L’Eglise même, pourtant censée avoir fait la paix avec la République : j’ai assisté au procès de l’évêque de Bayeux, coupable de non-dénonciation de pédophilie pour avoir couvert un prêtre et l’avoir maintenu au catéchisme des petits enfants car la pauvre âme souffrait trop d’en être séparé. Toute la défense de l’évêque – soutenu sur ce point par la conférence des évêques de France – était de se réfugier derrière le secret professionnel de la confession, supérieur aux obligations pénales de la République. L’Eglise est peut-être une secte qui a réussi – relire Matthieu 10 (32-42) avec cet œil – mais elle n’en a pas forcément abandonné la mentalité.
Le voile, donc. Si l’apparition d’une burqa quelque part devrait déclencher le parachutage immédiat des assistantes sociales, du fisc et des flics (avec la quasi-certitude de trouver des choses), la plupart de celles qui portent le voile n’y sont pas contraintes et sont à l’aise dans la République. Elles expriment juste leur foi ou leur culture et demandent simplement qu’on leur foute la paix. Les fantasmes autour d’un djihad de conquête de l’Europe ne sont qu’une resucée délirante des principes du complot juif mondial. Pour les juifs ça se fait plus trop de le dire alors que les musulmans, avec Ben Laden et tout, on peut y aller ! Peu importe que l’immense majorité d’entre eux picole tranquillement dans son petit islam personnel. Peu importe que la montée de l’Islam chez les jeunes noirs et arables relève d’abord d’une réaction de dignité au racisme et au chômage (en plus ils n’ont que ça à foutre).

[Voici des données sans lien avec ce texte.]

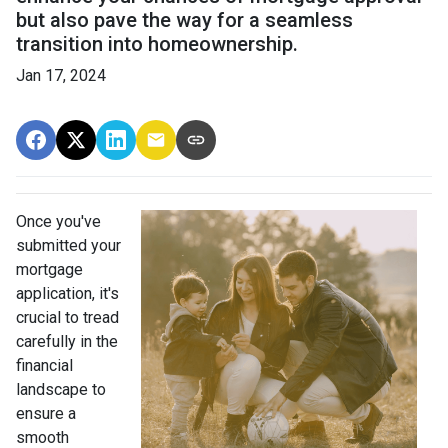
but also pave the way for a seamless
transition into homeownership.
Jan 17, 2024
Once you've
submitted your
mortgage
application, it's
crucial to tread
carefully in the
financial
landscape to
ensure a
smooth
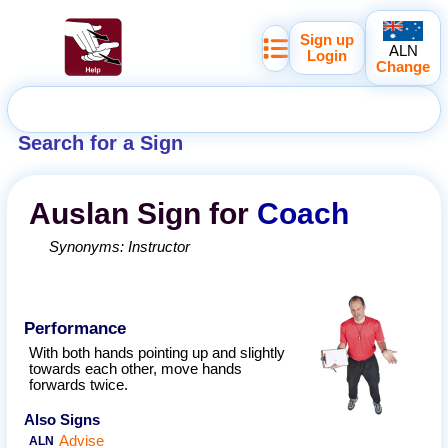
Sign up
ALN
Login
Change
Search for a Sign
Auslan
Sign for
Coach
Synonyms:
Instructor
Performance
With both hands pointing up and slightly
towards each other, move hands
forwards twice.
Also Signs
Advise
ALN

En revanche, l’accumulation de voiles dans un quartier fait courir le risque d’un enfermement entre soi et effectivement de pressions pour le port du voile. Par ailleurs, ceux qui interviennent au nom de la République (enseignants, services publics) ont pour tâche d’assurer la neutralité de l’espace public et ne peuvent donc pas eux-mêmes porter de manière ostentatoire des signes religieux. Des interdictions générales sont une sottise, il faut une intelligence des situations réelles.

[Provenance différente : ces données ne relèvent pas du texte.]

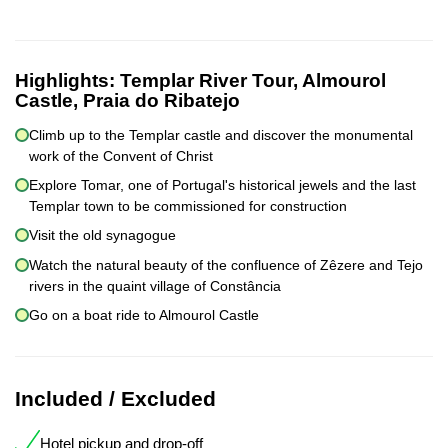
Highlights:
Templar River Tour, Almourol
Castle, Praia do Ribatejo
Climb up to the Templar castle and discover the monumental
work of the Convent of Christ
Explore Tomar, one of Portugal's historical jewels and the last
Templar town to be commissioned for construction
Visit the old synagogue
Watch the natural beauty of the confluence of Zêzere and Tejo
rivers in the quaint village of Constância
Go on a boat ride to Almourol Castle
Included / Excluded
Hotel pickup and drop-off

Le livre La haine de la religion de Pierre Tevanian s’appuie sur une traduction truquée du passage de Marx sur l’opium du peuple.

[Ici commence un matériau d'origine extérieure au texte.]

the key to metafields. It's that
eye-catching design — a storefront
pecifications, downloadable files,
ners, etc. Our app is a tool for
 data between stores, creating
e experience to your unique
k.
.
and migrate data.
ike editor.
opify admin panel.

http://blogs.mediapart.fr/blog/germinal-pinalie/100613/les-mots-de-marx-sont-importants-sur-la-haine-de-la-religion-de-pierre-tevanian
Très bien décortiqué. Mais j’avoue une incompréhension: quel était l’intérêt de cette manipulation? Dans quel genre de secte la parole sacrée du fondateur est-elle une assise nécessaire de son propos, l’arbitre des conflits internes au point qu’il faut truquer le verbatim pour qu’il corresponde avec son dessein? Parce qu’il est toujours bon de lire les auteurs pour se remettre en perspective, mais il ne s’y attache aucune « autorité », non?